> PROVIDED TEXT:
━━━━━━

The Great Iranian Road Trip

Ride horseback through scenic forests and eat local in northern Iran's Golestan.

March 6, 2008 — -- Think of it as the great American road trip -- in Iran.

The Islamic Republic may not make the shortlist for your next vacation, but should you end up in Tehran with a taste for something different you might consider a road trip to the northern province of Golestan.

The drive takes roughly eight hours each way, but leads you through some of the most beautiful scenery in Iran. In a country known mostly for its architectural gems like Perspepolis and Isfahan, Golestan is a natural wonderland home to wildlife, wheat fields and a fair part of the Caspian Sea coastline.

One of the first things you'll notice along the drive is the clean air -- in contrast to the smog of Tehran, the air in Golestan is a joy to breathe. What will take your breath away, though, is the scenery, starting at a view of the Alborz mountains and Damavand peak, Iran's tallest at more than 18,600 feet.

━━━━━━

> TASK REQUIREMENTS:
1. Answer these questions from the Iran road trip article.
(a) Roughly how long does the drive from Tehran take each way?
(b) Which northern province does the article suggest visiting?
(c) How tall is Damavand peak?
2. Retype the Iran road trip article from "The Islamic Republic" up to and including "province of Golestan.".

━━━━━━

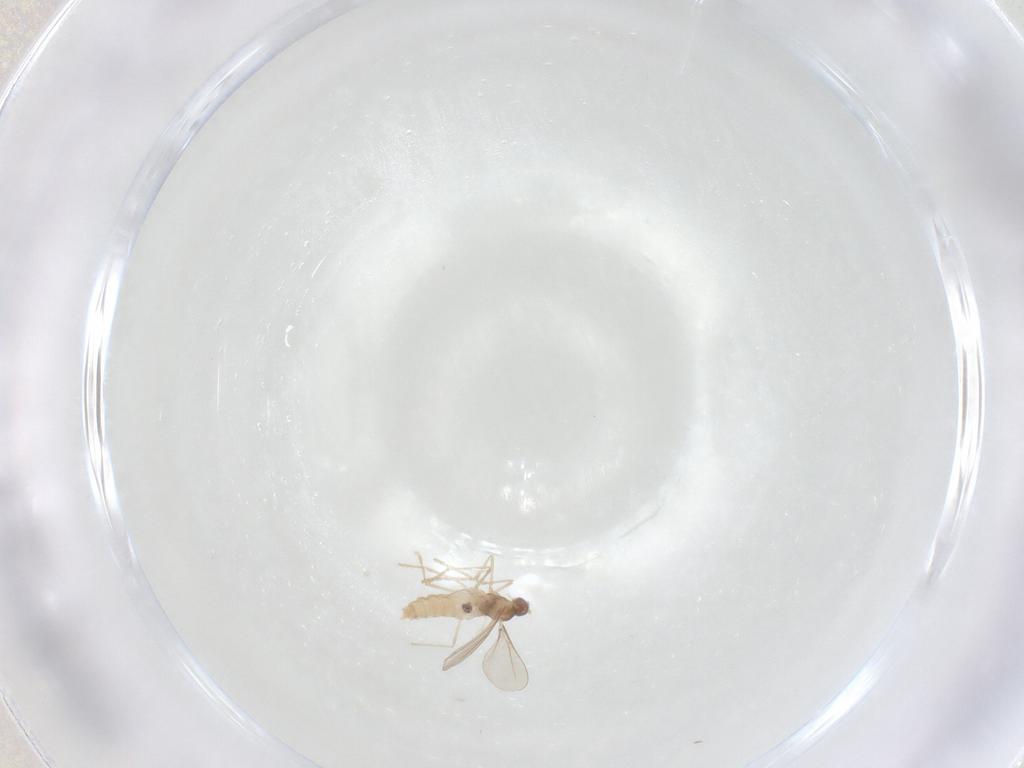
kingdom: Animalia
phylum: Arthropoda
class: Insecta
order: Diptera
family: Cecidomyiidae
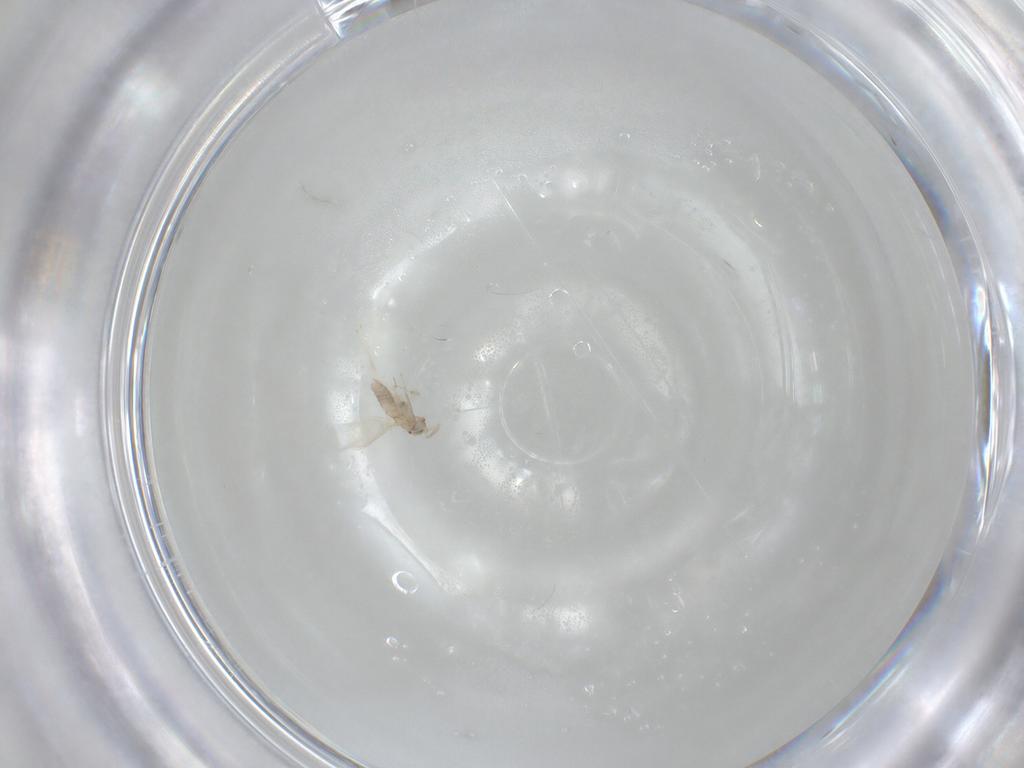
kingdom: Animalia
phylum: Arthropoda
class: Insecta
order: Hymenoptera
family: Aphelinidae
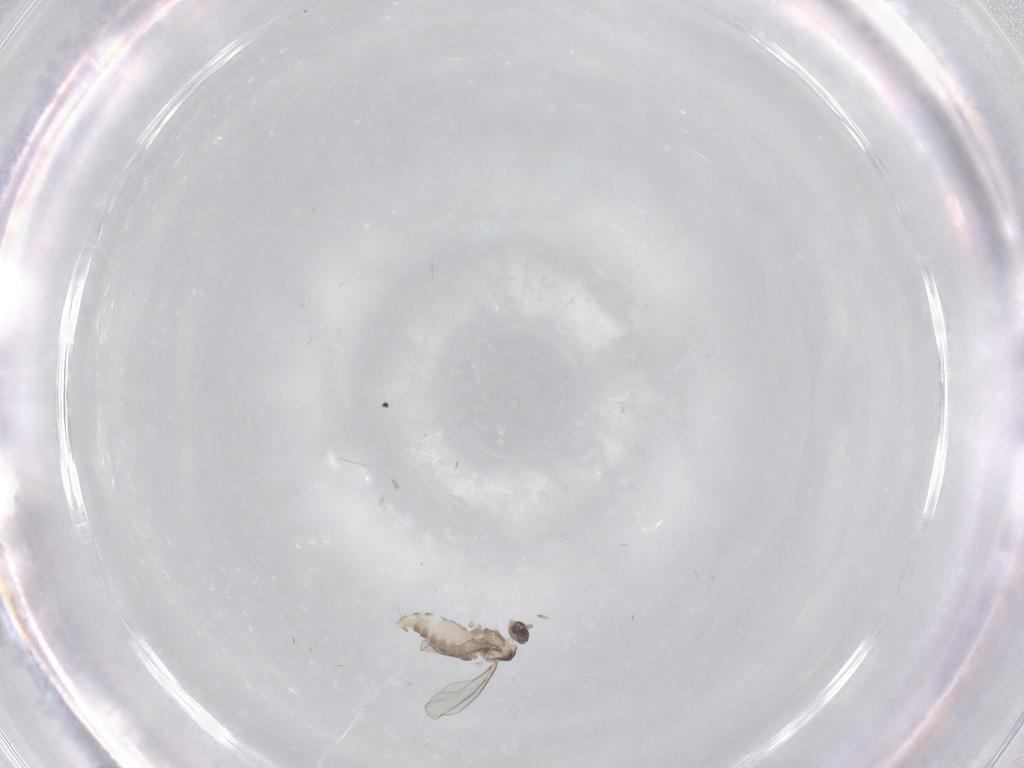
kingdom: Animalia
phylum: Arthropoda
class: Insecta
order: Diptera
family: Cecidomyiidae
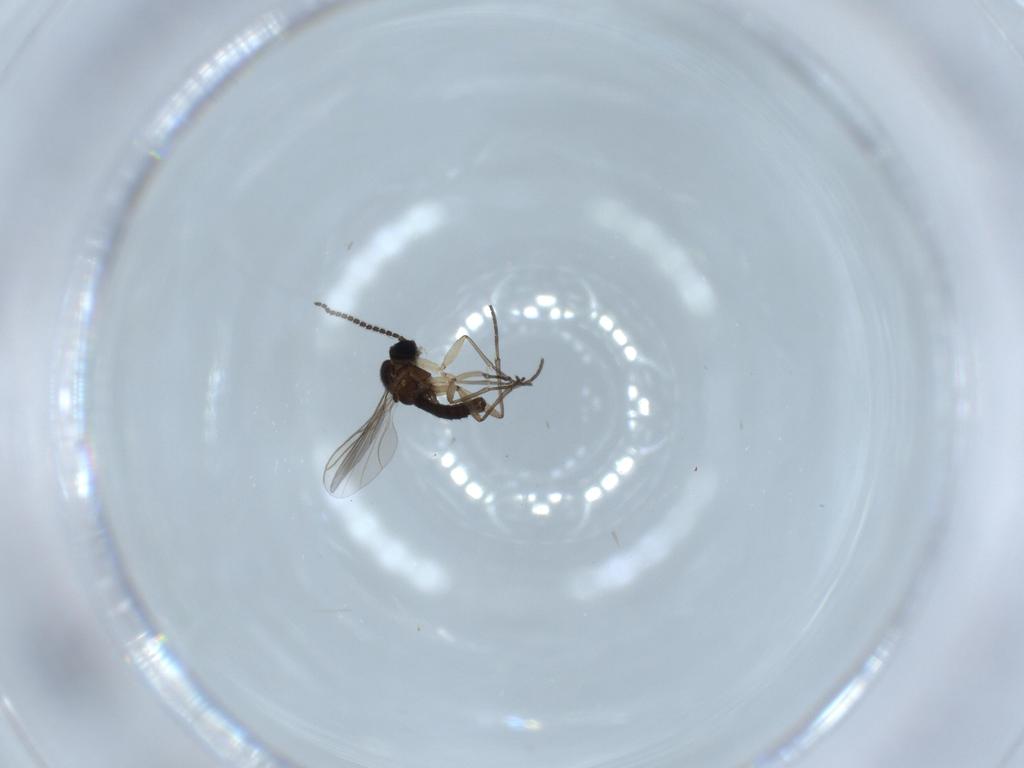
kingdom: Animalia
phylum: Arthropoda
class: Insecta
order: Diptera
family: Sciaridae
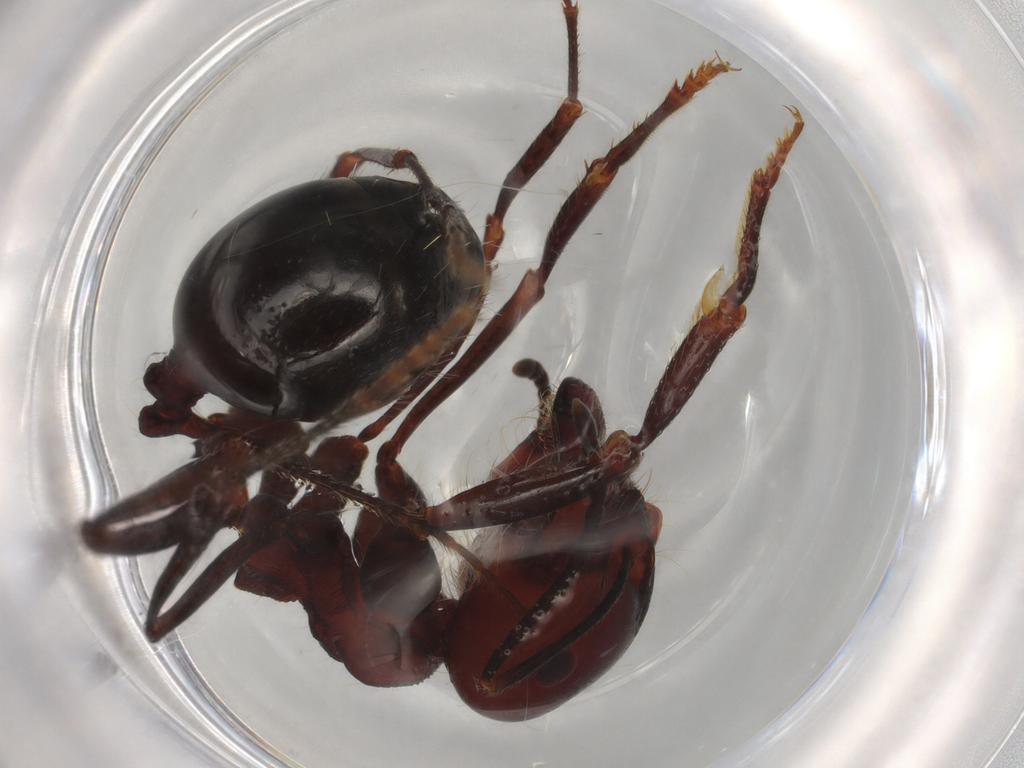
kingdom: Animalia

━━━━━━

> THE RESULTS:
1.
(a) Roughly eight hours
(b) Golestan
(c) More than 18,600 feet

2.
The Islamic Republic may not make the shortlist for your next vacation, but should you end up in Tehran with a taste for something different you might consider a road trip to the northern province of Golestan.